Confronté cette année à un déficit et à des contraintes budgétaires importantes, le Trésor public s’appuie sur l’efficacité de la collecte, la maîtrise des dépenses et la digitalisation pour soutenir la stabilité budgétaire.
La Direction générale du trésor, de la coopération financière et monétaire (Dgtcfm) du ministère des Finances (Minfi) a organisé hier, 9 février 2026 à Yaoundé, sa concertation annuelle sur le thème : « Modernisation des outils de gestion pour un Trésor public performant ». Après l’ouverture des travaux par le Directeur général, les participants ont dressé un état des lieux détaillé de la trésorerie, avant de se pencher sur les enjeux liés à la digitalisation du secteur financier et au rôle du Trésor comme garant des engagements de l’État. Ces échanges ont permis de dégager des recommandations clés. Selon Moh Sylvestre Tangongho, « la Dgtcfm se trouve cette année plus que jamais interpellée dans sa mission régalienne de mobilisation, de sécurisation et de gestion des ressources publiques, rôle qui constitue un gage de crédibilité et de souveraineté financière pour notre pays ». Il a également félicité ses collaborateurs pour avoir maintenu l’image et la réputation de l’administration en 2025, malgré un environnement particulièrement contraint.

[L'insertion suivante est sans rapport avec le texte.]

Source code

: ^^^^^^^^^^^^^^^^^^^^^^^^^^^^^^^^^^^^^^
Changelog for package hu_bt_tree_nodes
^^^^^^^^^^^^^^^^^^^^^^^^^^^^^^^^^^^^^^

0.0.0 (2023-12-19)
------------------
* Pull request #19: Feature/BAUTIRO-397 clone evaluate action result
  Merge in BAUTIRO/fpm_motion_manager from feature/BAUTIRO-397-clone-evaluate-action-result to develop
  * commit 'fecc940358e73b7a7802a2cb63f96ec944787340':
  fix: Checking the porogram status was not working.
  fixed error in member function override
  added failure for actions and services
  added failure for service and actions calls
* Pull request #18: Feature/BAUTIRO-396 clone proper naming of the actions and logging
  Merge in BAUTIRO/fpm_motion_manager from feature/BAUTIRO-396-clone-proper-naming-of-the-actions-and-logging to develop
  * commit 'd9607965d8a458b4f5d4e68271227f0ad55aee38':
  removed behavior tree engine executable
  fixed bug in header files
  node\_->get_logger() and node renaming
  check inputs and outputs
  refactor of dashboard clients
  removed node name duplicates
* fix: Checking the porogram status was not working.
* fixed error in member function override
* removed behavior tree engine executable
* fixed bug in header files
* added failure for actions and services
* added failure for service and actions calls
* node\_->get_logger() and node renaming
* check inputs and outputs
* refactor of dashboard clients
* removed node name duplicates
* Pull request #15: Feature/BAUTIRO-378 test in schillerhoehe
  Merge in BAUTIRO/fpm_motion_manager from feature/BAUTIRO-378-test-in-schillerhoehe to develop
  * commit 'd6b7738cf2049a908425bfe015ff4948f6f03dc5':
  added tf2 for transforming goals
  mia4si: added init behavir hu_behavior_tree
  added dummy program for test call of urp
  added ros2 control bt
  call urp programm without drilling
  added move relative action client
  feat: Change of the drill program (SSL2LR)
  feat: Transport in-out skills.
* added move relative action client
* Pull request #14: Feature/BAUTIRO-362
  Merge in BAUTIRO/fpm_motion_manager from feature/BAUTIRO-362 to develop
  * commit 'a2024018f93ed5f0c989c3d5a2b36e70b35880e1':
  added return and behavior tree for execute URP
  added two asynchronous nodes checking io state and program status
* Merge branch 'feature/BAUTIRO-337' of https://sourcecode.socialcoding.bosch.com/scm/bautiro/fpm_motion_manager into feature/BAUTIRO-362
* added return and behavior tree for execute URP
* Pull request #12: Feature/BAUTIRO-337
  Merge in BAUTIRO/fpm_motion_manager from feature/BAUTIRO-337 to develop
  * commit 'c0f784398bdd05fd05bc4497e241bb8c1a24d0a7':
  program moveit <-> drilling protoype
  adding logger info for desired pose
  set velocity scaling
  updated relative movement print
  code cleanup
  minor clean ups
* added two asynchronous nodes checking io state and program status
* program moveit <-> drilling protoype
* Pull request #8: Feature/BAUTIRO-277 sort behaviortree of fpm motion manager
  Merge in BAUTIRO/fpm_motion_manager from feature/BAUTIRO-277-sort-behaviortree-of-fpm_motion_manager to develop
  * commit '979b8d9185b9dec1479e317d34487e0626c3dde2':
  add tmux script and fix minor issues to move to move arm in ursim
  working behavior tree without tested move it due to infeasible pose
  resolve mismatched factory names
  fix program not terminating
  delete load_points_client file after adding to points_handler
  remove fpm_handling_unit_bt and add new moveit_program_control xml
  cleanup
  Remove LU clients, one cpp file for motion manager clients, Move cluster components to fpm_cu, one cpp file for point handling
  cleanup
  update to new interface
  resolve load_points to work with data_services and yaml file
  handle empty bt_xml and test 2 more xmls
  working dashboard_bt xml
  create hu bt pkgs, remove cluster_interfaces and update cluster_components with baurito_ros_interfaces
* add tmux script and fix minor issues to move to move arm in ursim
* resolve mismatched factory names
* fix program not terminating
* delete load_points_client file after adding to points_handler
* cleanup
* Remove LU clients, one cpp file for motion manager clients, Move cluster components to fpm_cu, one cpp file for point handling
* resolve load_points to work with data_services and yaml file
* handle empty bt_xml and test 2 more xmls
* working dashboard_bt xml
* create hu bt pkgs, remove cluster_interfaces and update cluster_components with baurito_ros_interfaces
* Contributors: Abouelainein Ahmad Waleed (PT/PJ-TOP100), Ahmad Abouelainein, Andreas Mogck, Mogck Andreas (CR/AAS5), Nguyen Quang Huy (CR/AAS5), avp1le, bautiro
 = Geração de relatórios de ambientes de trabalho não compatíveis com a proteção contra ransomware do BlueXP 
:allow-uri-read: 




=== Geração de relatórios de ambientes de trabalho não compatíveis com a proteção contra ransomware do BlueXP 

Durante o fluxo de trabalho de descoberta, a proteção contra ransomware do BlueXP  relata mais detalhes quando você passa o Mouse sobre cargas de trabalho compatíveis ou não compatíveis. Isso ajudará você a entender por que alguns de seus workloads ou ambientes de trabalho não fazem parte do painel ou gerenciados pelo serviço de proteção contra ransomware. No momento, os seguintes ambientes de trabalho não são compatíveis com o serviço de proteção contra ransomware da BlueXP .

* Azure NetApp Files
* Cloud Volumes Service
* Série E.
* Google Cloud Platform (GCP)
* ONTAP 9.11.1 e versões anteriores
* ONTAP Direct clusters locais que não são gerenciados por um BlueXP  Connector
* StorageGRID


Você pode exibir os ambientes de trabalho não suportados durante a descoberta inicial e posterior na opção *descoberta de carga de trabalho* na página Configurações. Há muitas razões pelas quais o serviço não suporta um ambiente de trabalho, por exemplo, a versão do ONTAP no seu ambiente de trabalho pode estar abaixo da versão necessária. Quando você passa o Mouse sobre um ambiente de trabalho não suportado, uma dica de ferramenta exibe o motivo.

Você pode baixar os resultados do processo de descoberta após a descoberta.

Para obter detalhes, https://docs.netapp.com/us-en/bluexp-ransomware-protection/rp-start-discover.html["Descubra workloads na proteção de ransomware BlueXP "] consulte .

Dans la perspective de 2026, le budget s’élève à 8 816,4 milliards de Fcfa, en hausse de 14 % par rapport à l’année précédente. Cette progression reflète la volonté de soutenir l’investissement public et les politiques sociales, mais elle augmente parallèlement les besoins de financement. Le déficit attendu atteint 631 milliards, tandis que les besoins globaux dépassent 3 000 milliards, entre dépenses et service de la dette. Face à ces contraintes, le Trésor occupe un rôle central entre recettes, dépenses et financement du déficit. Sa capacité à prévoir les mouvements financiers et à mobiliser les ressources conditionne l’exécution du budget. Dans cette logique, la modernisation des outils de gestion apparaît comme un levier stratégique pour améliorer l’efficacité. La plateforme électronique Tresor Pay, désormais obligatoire pour toutes les recettes douanières, illustre cette transformation en garantissant la fiabilité des encaissements et la traçabilité complète des opérations.
Maintenir la confiance des partenaires financiers.
Pourtant, en dépit des mesures engagées, les recettes fiscales n’ont augmenté que de 2 % au premier trimestre 2025, pour atteindre 998 milliards de Fcfa. L’élargissement de l’assiette fiscale et la lutte contre la fraude demeurent des priorités. Faute de ressources internes suffisantes, l’État recourt massivement aux émissions de Bons du Trésor assimilables (Bta) et Obligations du trésor assimilables (Ota) dans la zone Cemac, faisant grimper la dette intérieure à plus de 4 200 milliards, en hausse de 15 %. Cette évolution pose la question de sa soutenabilité à moyen terme et souligne les limites de la dépendance aux financements externes.
Parallèlement, les perspectives économiques restent modérées. La croissance attendue pour 2026 frôle 4 %, tirée par les secteurs non pétroliers, tandis que le recul des revenus pétroliers renforce la dépendance aux recettes internes et accentue les tensions sur le Trésor. Dans ce contexte, la performance de l’institution ne se mesure plus seulement à sa capacité à honorer ses paiements, mais aussi à sa faculté à optimiser l’endettement et maintenir la confiance des partenaires financiers. La conférence a ainsi mis en évidence l’urgence de renforcer l’agilité du Trésor public, afin de fournir des informations fiables et en temps réel pour soutenir une gouvernance budgétaire efficace.